> _Problem to work on_
Reproduce each of the following lines word for word, leaving the pictures out.

> _Material for the task_
-- Opening Marker --

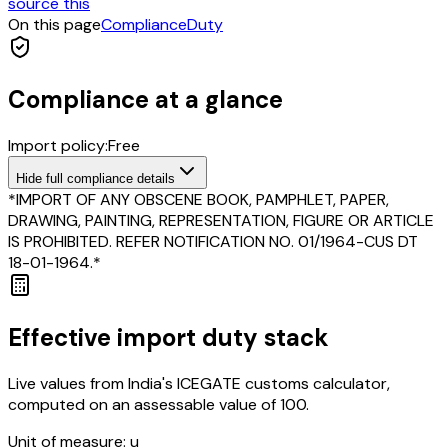
source this
On this page
Compliance
Duty
Compliance at a glance
Import policy:
Free
Hide
full compliance details
*IMPORT OF ANY OBSCENE BOOK, PAMPHLET, PAPER,
DRAWING, PAINTING, REPRESENTATION, FIGURE OR ARTICLE
IS PROHIBITED. REFER NOTIFICATION NO. 01/1964-CUS DT
18-01-1964.*
Effective import duty stack
Live values from India's ICEGATE customs calculator,
computed on an assessable value of ₹100.
Unit of measure:
u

-- Closing Marker --

> _Reply_
source this
On this page
Compliance
Duty
Compliance at a glance
Import policy:
Free
Hide
full compliance details
*IMPORT OF ANY OBSCENE BOOK, PAMPHLET, PAPER,
DRAWING, PAINTING, REPRESENTATION, FIGURE OR ARTICLE
IS PROHIBITED. REFER NOTIFICATION NO. 01/1964-CUS DT
18-01-1964.*
Effective import duty stack
Live values from India's ICEGATE customs calculator,
computed on an assessable value of ₹100.
Unit of measure:
u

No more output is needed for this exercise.